Eric Hobsbawm: marxismo e história

O historiador marxista Eric Hobsbawm, que se despediu da vida na madrugada da segunda-feira (1º) disse, certa vez, sentir-se em casa na América Latina. “É o único lugar no mundo em que as pessoas fazem política e falam dela na velha linguagem – a dos séculos 19 e 20, de socialismo, comunismo e marxismo”, disse. Podia ter acrescentado, no mesmo sentido: é o lugar da revolução do século 21.

A frase tem sentido. Sua história pessoal se confunde com a do século 20, o pequeno século 20 como ele o caracterizou, compreendendo-o entre os limites temporais da Revolução Russa, de 1917, ao fim da União Soviética, em 1991. Ele foi testemunha pessoal, quando rapaz, da ascensão do nazismo na Alemanha, experiência determinante para sua adesão ao marxismo e ao comunismo, e fundamento de sua convicção da necessidade da revolução. Assistiu ao desastre da 2ª Grande Guerra e, historiador consequente, encarou a vitória soviética sobre as forças de Hitler como o acontecimento basilar para explicar a história do século 20 e também para valorizar a experiência soviética de construção do socialismo, apesar dos erros que houveram.

Foi o maior historiador de nosso tempo, solidamente baseado num método do qual nunca se afastou. Não aderiu a modismos e, quando o fracasso da construção do socialismo no Leste Europeu levou tantos intelectuais para o outro lado das barricadas, abandonando o pensamento avançado, Hobsbawm surpreendeu a todos, mantendo-se fiel ao pensamento herdado de Marx e Engels e, mais do que isso, atribuindo a ele, corretamente, a condição de único método capaz de permitir a compreensão profunda e correta daqueles acontecimentos.

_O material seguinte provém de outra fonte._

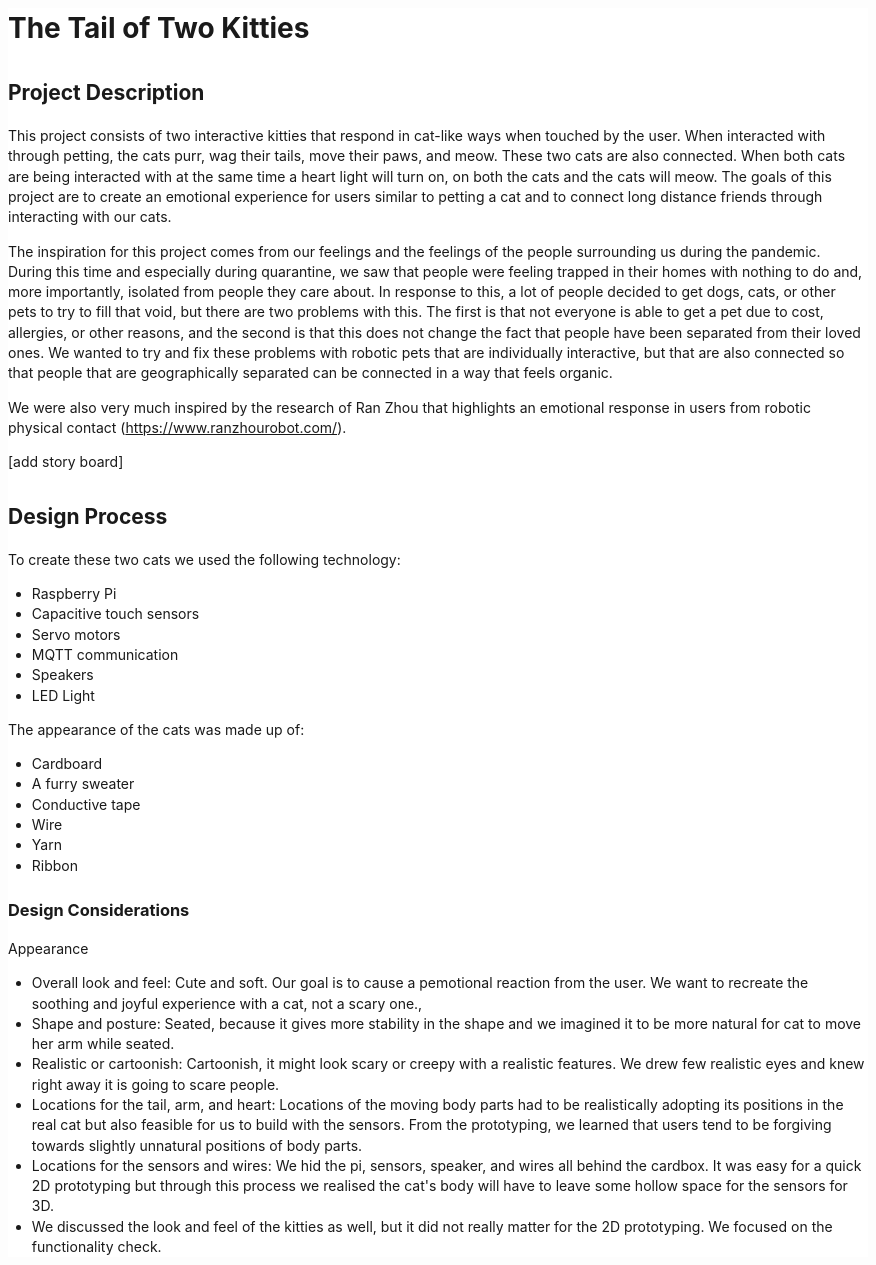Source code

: # The Tail of Two Kitties

## Project Description

This project consists of two interactive kitties that respond in cat-like ways when touched by the user. When interacted with through petting, the cats purr, wag their tails, move their paws, and meow. These two cats are also connected. When both cats are being interacted with at the same time a heart light will turn on, on both the cats and the cats will meow. The goals of this project are to create an emotional experience for users similar to petting a cat and to connect long distance friends through interacting with our cats.

The inspiration for this project comes from our feelings and the feelings of the people surrounding us during the pandemic. During this time and especially during quarantine, we saw that people were feeling trapped in their homes with nothing to do and, more importantly, isolated from people they care about. In response to this, a lot of people decided to get dogs, cats, or other pets to try to fill that void, but there are two problems with this. The first is that not everyone is able to get a pet due to cost, allergies, or other reasons, and the second is that this does not change the fact that people have been separated from their loved ones. We wanted to try and fix these problems with robotic pets that are individually interactive, but that are also connected so that people that are geographically separated can be connected in a way that feels organic. 

We were also very much inspired by the research of Ran Zhou that highlights an emotional response in users from robotic physical contact (https://www.ranzhourobot.com/).

[add story board]

## Design Process

To create these two cats we used the following technology:
- Raspberry Pi
- Capacitive touch sensors
- Servo motors
- MQTT communication
- Speakers
- LED Light

The appearance of the cats was made up of:
- Cardboard
- A furry sweater
- Conductive tape
- Wire
- Yarn
- Ribbon

### Design Considerations

Appearance

- Overall look and feel: Cute and soft. Our goal is to cause a pemotional reaction from the user. We want to recreate the soothing and joyful experience with a cat, not a scary one.,
- Shape and posture: Seated, because it gives more stability in the shape and we imagined it to be more natural for cat to move her arm while seated.
- Realistic or cartoonish: Cartoonish, it might look scary or creepy with a realistic features. We drew few realistic eyes and knew right away it is going to scare people.
- Locations for the tail, arm, and heart: Locations of the moving body parts had to be realistically adopting its positions in the real cat but also feasible for us to build with the sensors. From the prototyping, we learned that users tend to be forgiving towards slightly unnatural positions of body parts.
- Locations for the sensors and wires: We hid the pi, sensors, speaker, and wires all behind the cardbox. It was easy for a quick 2D prototyping but through this process we realised the cat's body will have to leave some hollow space for the sensors for 3D.
- We discussed the look and feel of the kitties as well, but it did not really matter for the 2D prototyping. We focused on the functionality check.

O marxismo foi, para ele, ferramenta conceitual não apenas para o exame das condições da revolução mas também para compreender a própria evolução, suas contradições, avanços e recuos. E também instrumento teórico essencial para compreender a natureza e as transformações do próprio pensamento marxista. A tarefa do historiador, disse certa vez, não é meramente descrever os acontecimentos, mas explicar como e porque o mundo muda, e não há outro instrumento capaz de cumprir esta tarefa senão o pensamento marxista.

Os livros que deixou – entre eles uma monumental História do Marxismo, que coordenou – tiveram o objetivo de concretizar esta explicação e apoiar a ação transformadora. São imprescindíveis justamente por cumprirem a exigência básica da concepção materialista da história: olhar a vida em sua integridade, incorporar à análise a multiplicidade dos aspectos em que ela se expressa: econômicos, políticos, sociais, culturais, ideológicos, etc.

Esta é a base dos elogios que fez à América Latina, ao Brasil pós-Lula, ao próprio Lula, a experiência cubana e a seu líder, Fidel Castro. Esse elogio decorre da compreensão de que a revolução assume formas sempre renovadas, e não se detém, apesar da aparência conjuntural de recuo.

É também o fundamento de sua convicção da atualidade e vitalidade do marxismo enquanto pensamento avançado e transformador, e da necessidade da superação do capitalismo por outra forma, mais avançada, de organização da sociedade. Ele foi, à sua maneira, um militante dessa transformação e colocou todo seu esforço intelectual (expresso em dezenas de livros) a serviço dela. “Não existe esperança reduzida hoje. O que digo agora é que os problemas do século 21 exigem soluções com as quais nem o mercado puro nem a democracia liberal pura conseguem lidar adequadamente. É preciso calcular uma combinação diferente. Que nome será dado a isso não sei. Mas é bem capaz de não ser mais capitalismo, não no sentido em que o conhecemos aqui e nos EUA”, disse, há dois anos, em uma entrevista ao britânico The Guardian.

Foi um historiador e um homem de seu tempo. Seus escritos serão cada vez necessários para quem quiser compreender as mudanças vividas pelo mundo desde a revolução francesa de 1789 até as contradições e conflitos do século 20 e o limiar da nova luta pelo socialismo, no início do século 21. Foi um gigante do pensamento voltado para a ação transformadora.